• [Job item] Every entry must be given again exactly.

(Records for the exercise begins)

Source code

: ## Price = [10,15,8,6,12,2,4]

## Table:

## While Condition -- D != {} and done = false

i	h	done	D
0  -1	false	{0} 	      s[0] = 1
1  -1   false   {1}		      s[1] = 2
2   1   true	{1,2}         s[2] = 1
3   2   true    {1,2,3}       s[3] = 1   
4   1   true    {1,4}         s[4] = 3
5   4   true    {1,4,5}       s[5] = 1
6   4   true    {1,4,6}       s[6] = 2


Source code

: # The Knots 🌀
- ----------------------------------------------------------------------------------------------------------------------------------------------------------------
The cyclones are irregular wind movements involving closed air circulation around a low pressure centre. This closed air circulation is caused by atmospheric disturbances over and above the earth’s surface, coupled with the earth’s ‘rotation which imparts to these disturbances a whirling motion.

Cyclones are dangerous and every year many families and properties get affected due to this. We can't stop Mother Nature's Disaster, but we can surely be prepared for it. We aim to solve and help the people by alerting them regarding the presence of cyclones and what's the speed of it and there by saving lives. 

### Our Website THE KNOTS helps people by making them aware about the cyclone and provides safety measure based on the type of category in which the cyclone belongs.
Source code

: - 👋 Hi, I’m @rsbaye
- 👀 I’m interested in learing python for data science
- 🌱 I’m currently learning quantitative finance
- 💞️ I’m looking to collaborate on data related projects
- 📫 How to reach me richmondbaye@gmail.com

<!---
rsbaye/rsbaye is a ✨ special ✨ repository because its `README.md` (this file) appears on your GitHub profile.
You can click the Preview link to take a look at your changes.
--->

(Records for the exercise ends)

• [Answer to this task]
Source code

: ## Price = [10,15,8,6,12,2,4]

## Table:

## While Condition -- D != {} and done = false

i	h	done	D
0  -1	false	{0} 	      s[0] = 1
1  -1   false   {1}		      s[1] = 2
2   1   true	{1,2}         s[2] = 1
3   2   true    {1,2,3}       s[3] = 1   
4   1   true    {1,4}         s[4] = 3
5   4   true    {1,4,5}       s[5] = 1
6   4   true    {1,4,6}       s[6] = 2


Source code

: # The Knots 🌀
- ----------------------------------------------------------------------------------------------------------------------------------------------------------------
The cyclones are irregular wind movements involving closed air circulation around a low pressure centre. This closed air circulation is caused by atmospheric disturbances over and above the earth’s surface, coupled with the earth’s ‘rotation which imparts to these disturbances a whirling motion.

Cyclones are dangerous and every year many families and properties get affected due to this. We can't stop Mother Nature's Disaster, but we can surely be prepared for it. We aim to solve and help the people by alerting them regarding the presence of cyclones and what's the speed of it and there by saving lives. 

### Our Website THE KNOTS helps people by making them aware about the cyclone and provides safety measure based on the type of category in which the cyclone belongs.
Source code

: - 👋 Hi, I’m @rsbaye
- 👀 I’m interested in learing python for data science
- 🌱 I’m currently learning quantitative finance
- 💞️ I’m looking to collaborate on data related projects
- 📫 How to reach me richmondbaye@gmail.com

<!---
rsbaye/rsbaye is a ✨ special ✨ repository because its `README.md` (this file) appears on your GitHub profile.
You can click the Preview link to take a look at your changes.
--->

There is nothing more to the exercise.